To think, too much time to think, I think.
Too many thoughts, they still follow me as I go.
Release, be it sweet or bitter....came in the form of water, so so so much water.
I drove some more...no place to go, I didnt feel like shopping afterall.
I didnt feel like going to the park or to the walking track, or to anyones house, oh wait, there is no ones house to go to anyway.
I drove, back home....I decided it was the only place to be really...in my kitchen, I made a burger and a sweet potato with butter.
I was hungry.
Now I am full.
As the food goes down, it pushes the guilt up to the top....so much guilt, it spells out in the form of anger, self loathing, the questions, why did you eat a sweet potato with butter????
Why didnt you go walking?
Why are you such a pathetic loser?
Why did you allow yourself to believe for one minute that you deserved happiness?
Why did you allow yourself to think that girl or that girl or that girl wanted to actually be your friend?
Why would they want to hang out with you???
Why did you eat that sweet potato with butter you are already so fat????
I know, I know.
Why did i not listen.....why do I continue to lie to myself, why do I keep thinking tomorrow is going to be any different than today, there is no change in sight, there are no grand plans for life to be any different.
And the thoughts followed me home again.
I couldnt leave them in the trashy water.
and the next 3 days.....this all consuming noise...like a bee buzzing in my ear.
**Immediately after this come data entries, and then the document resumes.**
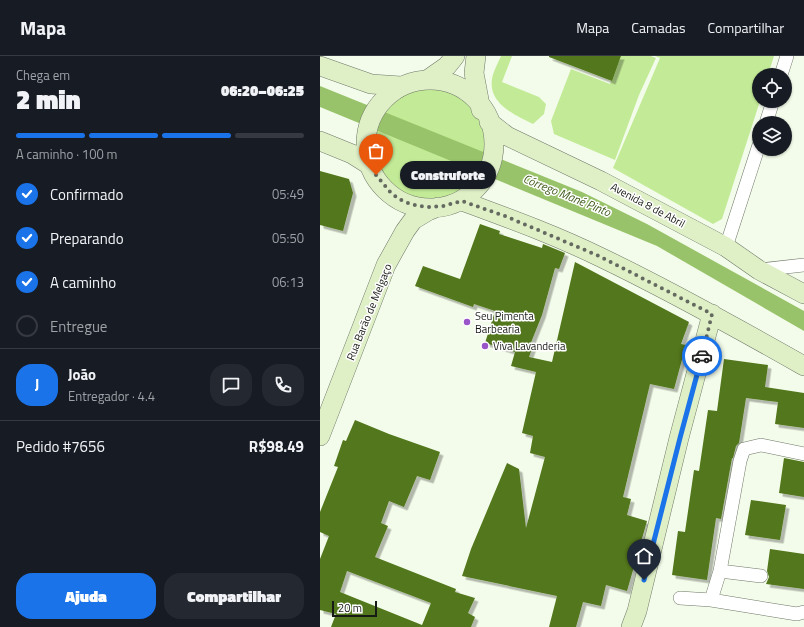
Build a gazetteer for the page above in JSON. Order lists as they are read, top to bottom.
{
  "streets": {
    "main road": ["Avenida 8 de Abril", "Rua Barão de Melgaço"]
  },
  "crossings": [
    ["Avenida 8 de Abril", "Rua Barão de Melgaço"]
  ],
  "water": ["Córrego Mané Pinto"],
  "places": ["Construforte", "Seu Pimenta Barbearia", "Viva Lavanderia"],
  "scale_bar": "20 m",
  "page": {
    "header": "Mapa",
    "nav": ["Mapa", "Camadas", "Compartilhar"],
    "heading": ["2 min", "Chega em", "06:20–06:25"],
    "panel": [
      "João",
      "Entregador · 4.4",
      "Pedido #7656",
      "R$98.49"
    ],
    "bar": "A caminho · 100 m",
    "bubble": "Construforte",
    "list": [
      ["Confirmado", "05:49"],
      ["Preparando", "05:50"],
      ["A caminho", "06:13"],
      "Entregue"
    ],
    "round": "J",
    "buttons": ["Ajuda", "Compartilhar"],
    "scale": "20 m"
  }
}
The pain never goes away....the news didnt change anything.
Did you think it would.
You are still to blame for everything, being fat, being too lazy to walk, not eating healthy, gaining back 7 lbs, not having one damn person who wants to be with you or near you/
And yet, you are soooo funny.
You make me laugh, you always have the witty comeback.
You are the life of the party, except.....you didnt get invited to that party, or that one and you wont be invited to the next one either.
You....just sit right there in that chair, alone with the thoughts, they are your friend now.
You make me laugh!!!!
Saturday, May 25, 2013
Foot has hurt pretty much all day, I guess I shouldnt have gone to the walking track.
about 4 laps in and it really began to ache, I mighta pushed. Today I really needed it....but I didnt get it.
Walking was the one thing I did have.
And now I dont have that.
All the times when I needed to think, the cry, to laugh, to wonder, to work out ideas or ponder a subject or let go of some steam or some anger or some resentment or anxiety or even just when I was feeling really good and wanted to feel even better....
I would lace up my walking shoes, go to the track, put in my earbuds and listen to the songs that would help me do all of that....and now.....the songs have no meaning, the problems have no place to go....
I sit on the porch looking at the dark clouds moving across...I seen one in the shape of a frog.
I seen a plane flying way off in the distance and I wondered where it might be going...wish I were going somewhere...but i live 3 hours from the nearest airport, I have no passport and I have no money. Besides, I wouldnt know what to do once I got there, I could run as far as the sky allowed, but the thoughts inside my head would insist on coming to, they always do.
you think a day makes a difference...one minute you are texting and joking with a friend and the next, you are told a bit of news that you cant decide if its good or bad.
But, either way....you wish you didnt have to think about it, wonder about it, try to figure it out or try to see where it fits into your own life, or if it does, but people sure want to see the look on your face or hear the tone of your voice to see if it does. So called friends.
And even though you thought the day was getting better....deep down it really wasnt, and the pain rises to the top again and theres no pill to take it away, theres no walk, theres no friend to call, theres nothing to do but live with your thoughts. The thoughts you really dont want to think anymore.
and yet, they come, they linger, even in bed, sleeping, you dream about them, they swim thru your veins like a fish in the sea...whispering... "follow me, everything is alright, i'll be the one to tuck you in at night, and if you want to leave......"....and even though you do want to leave, you follow, cause you have no place else to go.